▶ **Given information**:
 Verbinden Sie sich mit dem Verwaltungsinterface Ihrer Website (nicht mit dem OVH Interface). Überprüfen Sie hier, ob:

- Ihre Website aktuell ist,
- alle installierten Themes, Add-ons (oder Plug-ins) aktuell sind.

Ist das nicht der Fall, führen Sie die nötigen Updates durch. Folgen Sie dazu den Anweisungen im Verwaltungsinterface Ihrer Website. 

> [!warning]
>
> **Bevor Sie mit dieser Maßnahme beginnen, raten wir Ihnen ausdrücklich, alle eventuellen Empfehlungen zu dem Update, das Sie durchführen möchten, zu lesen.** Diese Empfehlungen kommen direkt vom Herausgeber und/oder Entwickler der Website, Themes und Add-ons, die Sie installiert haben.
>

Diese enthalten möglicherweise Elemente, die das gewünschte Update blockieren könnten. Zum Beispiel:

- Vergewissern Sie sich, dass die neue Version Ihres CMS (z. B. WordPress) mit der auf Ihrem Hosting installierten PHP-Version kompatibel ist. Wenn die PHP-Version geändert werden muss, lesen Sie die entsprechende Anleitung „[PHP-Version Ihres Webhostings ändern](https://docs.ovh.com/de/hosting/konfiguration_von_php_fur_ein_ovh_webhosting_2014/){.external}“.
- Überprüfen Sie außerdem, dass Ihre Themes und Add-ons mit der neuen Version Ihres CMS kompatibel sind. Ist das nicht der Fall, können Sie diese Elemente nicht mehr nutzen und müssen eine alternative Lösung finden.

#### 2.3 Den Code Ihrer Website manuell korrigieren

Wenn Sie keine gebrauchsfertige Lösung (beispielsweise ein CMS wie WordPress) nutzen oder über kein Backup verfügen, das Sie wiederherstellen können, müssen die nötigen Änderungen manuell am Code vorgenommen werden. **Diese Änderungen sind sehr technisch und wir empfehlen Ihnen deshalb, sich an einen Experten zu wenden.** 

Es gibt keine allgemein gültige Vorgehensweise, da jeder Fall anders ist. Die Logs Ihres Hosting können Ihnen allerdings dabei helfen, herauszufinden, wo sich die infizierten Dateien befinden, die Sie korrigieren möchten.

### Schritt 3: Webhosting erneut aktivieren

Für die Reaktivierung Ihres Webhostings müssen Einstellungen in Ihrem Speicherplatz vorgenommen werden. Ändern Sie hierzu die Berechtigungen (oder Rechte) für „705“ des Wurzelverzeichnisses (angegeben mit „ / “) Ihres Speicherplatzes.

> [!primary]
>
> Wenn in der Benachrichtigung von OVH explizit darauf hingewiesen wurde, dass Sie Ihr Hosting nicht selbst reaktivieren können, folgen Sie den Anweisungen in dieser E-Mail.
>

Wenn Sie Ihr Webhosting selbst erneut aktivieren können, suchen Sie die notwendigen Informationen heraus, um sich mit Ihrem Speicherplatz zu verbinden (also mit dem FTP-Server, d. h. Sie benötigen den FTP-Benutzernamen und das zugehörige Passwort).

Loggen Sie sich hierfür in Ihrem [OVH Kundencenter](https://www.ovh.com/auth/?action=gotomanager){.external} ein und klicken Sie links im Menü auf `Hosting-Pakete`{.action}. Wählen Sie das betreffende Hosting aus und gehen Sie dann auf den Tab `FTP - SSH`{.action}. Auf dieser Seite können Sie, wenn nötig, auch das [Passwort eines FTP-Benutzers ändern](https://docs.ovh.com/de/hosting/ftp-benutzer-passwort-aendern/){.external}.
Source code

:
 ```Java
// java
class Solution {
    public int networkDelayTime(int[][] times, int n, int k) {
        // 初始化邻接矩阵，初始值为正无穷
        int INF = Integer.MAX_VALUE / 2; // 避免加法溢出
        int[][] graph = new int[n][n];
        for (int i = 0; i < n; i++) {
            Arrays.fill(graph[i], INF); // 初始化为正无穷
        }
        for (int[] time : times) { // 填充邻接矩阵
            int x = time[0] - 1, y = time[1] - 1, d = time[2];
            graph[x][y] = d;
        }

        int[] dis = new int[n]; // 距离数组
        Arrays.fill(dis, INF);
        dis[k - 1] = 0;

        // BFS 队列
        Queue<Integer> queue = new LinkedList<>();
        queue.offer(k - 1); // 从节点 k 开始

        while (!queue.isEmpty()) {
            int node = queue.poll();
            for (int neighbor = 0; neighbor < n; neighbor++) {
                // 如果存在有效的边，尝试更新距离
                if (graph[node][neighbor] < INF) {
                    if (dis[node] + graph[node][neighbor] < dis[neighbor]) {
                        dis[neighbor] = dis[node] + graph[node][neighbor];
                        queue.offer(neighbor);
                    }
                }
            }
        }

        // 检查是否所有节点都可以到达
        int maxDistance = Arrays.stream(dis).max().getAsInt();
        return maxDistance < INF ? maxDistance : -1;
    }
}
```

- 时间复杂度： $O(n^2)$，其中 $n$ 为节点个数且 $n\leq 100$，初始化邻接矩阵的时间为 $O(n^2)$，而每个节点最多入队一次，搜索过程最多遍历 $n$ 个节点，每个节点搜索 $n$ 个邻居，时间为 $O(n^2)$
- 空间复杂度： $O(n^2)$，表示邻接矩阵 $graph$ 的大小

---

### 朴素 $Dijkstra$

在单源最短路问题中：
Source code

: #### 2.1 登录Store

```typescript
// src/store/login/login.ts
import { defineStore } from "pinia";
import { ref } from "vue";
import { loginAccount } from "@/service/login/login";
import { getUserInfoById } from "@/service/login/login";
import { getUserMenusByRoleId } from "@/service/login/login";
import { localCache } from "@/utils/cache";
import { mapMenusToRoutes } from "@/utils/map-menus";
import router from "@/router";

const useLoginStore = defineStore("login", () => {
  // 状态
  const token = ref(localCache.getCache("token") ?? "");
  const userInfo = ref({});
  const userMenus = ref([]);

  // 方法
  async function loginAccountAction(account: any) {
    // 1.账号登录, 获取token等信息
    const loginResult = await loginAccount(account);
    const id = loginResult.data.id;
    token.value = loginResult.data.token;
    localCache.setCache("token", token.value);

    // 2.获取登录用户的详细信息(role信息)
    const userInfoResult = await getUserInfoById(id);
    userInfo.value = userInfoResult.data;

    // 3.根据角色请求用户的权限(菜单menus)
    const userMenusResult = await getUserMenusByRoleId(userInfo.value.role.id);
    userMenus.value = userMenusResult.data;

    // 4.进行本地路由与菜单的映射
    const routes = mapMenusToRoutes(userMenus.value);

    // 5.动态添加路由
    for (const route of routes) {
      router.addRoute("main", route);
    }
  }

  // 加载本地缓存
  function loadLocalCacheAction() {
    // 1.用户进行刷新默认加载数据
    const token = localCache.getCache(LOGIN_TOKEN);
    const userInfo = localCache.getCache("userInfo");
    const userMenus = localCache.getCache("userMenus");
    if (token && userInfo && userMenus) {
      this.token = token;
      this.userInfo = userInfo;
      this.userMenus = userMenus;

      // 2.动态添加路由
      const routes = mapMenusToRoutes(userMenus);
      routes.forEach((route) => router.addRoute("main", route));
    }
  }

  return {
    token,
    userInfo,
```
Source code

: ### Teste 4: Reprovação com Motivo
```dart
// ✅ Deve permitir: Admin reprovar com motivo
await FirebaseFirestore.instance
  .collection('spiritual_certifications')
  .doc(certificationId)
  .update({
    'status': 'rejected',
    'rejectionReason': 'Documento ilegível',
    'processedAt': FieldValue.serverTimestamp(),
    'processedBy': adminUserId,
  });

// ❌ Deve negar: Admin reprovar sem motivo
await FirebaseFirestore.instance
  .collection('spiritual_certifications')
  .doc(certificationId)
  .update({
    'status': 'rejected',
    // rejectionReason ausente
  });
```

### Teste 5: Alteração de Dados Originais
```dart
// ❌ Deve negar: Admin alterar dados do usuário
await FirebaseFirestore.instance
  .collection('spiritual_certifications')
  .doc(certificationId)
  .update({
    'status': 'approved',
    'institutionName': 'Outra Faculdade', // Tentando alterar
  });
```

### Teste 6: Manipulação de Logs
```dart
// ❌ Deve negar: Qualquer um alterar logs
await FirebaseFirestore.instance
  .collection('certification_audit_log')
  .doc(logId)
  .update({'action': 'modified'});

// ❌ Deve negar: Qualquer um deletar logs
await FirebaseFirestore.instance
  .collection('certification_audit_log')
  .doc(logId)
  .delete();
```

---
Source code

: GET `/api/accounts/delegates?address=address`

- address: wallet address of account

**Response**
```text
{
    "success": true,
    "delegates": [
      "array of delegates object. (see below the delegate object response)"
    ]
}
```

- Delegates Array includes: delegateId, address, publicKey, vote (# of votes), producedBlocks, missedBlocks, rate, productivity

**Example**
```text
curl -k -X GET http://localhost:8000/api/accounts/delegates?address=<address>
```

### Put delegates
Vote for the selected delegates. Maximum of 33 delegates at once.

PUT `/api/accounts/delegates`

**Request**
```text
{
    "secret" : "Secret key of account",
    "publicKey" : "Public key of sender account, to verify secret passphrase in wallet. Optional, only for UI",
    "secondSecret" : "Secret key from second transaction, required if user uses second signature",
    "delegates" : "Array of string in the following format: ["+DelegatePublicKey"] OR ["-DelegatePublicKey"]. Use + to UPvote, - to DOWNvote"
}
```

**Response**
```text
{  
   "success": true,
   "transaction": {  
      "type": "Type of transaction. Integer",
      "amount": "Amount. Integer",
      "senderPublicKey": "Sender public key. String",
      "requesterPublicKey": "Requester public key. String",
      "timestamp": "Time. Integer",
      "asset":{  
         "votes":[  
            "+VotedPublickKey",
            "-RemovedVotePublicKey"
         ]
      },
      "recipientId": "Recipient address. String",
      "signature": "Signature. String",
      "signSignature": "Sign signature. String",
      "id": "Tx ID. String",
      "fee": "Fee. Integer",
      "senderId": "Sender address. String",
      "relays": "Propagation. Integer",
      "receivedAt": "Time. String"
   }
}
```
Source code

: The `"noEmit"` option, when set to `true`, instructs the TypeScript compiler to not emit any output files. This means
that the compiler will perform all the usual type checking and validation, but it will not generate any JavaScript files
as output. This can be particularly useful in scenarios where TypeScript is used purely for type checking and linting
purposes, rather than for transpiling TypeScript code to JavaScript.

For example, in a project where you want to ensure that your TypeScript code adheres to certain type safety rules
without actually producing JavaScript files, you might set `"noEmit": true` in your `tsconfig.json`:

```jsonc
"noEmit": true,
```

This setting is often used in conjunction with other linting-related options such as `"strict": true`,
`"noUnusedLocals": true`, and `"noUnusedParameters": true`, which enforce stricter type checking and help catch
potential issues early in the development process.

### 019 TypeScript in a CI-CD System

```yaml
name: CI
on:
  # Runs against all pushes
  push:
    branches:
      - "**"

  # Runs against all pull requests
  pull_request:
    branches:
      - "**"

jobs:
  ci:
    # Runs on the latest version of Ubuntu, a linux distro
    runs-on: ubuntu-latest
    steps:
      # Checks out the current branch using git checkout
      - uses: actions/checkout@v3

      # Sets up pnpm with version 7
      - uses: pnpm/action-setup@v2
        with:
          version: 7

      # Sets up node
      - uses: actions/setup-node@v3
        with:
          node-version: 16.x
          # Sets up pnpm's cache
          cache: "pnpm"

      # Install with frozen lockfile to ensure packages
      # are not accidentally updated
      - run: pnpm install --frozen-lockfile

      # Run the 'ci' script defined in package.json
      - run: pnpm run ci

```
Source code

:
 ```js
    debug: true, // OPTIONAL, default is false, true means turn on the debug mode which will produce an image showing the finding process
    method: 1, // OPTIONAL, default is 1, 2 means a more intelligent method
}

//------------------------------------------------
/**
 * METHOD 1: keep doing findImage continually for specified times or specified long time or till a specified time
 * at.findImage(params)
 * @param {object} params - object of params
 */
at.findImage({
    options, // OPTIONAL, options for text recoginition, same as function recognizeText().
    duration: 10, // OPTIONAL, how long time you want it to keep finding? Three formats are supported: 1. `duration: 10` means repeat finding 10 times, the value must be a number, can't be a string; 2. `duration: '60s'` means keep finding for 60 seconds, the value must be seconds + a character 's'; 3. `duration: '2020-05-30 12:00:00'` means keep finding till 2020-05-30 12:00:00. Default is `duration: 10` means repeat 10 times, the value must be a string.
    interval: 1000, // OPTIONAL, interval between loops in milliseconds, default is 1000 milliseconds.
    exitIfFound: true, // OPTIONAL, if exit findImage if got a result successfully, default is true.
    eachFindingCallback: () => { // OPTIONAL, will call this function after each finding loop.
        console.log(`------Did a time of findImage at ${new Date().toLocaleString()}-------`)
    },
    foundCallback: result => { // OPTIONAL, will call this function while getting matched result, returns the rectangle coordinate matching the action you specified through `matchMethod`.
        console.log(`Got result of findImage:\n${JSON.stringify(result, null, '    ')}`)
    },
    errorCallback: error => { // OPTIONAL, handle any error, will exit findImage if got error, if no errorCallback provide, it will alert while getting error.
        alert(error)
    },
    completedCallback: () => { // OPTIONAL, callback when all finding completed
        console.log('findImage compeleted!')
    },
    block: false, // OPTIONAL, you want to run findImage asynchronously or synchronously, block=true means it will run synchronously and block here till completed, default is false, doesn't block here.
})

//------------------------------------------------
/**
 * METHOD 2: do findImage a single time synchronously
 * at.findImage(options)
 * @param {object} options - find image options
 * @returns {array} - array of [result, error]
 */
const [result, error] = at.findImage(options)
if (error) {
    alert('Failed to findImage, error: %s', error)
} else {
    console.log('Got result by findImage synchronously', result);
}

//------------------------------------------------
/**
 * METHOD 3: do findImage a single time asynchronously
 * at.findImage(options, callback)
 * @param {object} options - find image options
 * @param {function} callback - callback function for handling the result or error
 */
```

▶ **Exercise description**: Go through the records and count the lines that include "checking", then give only that number.

▶ **Response area**: 3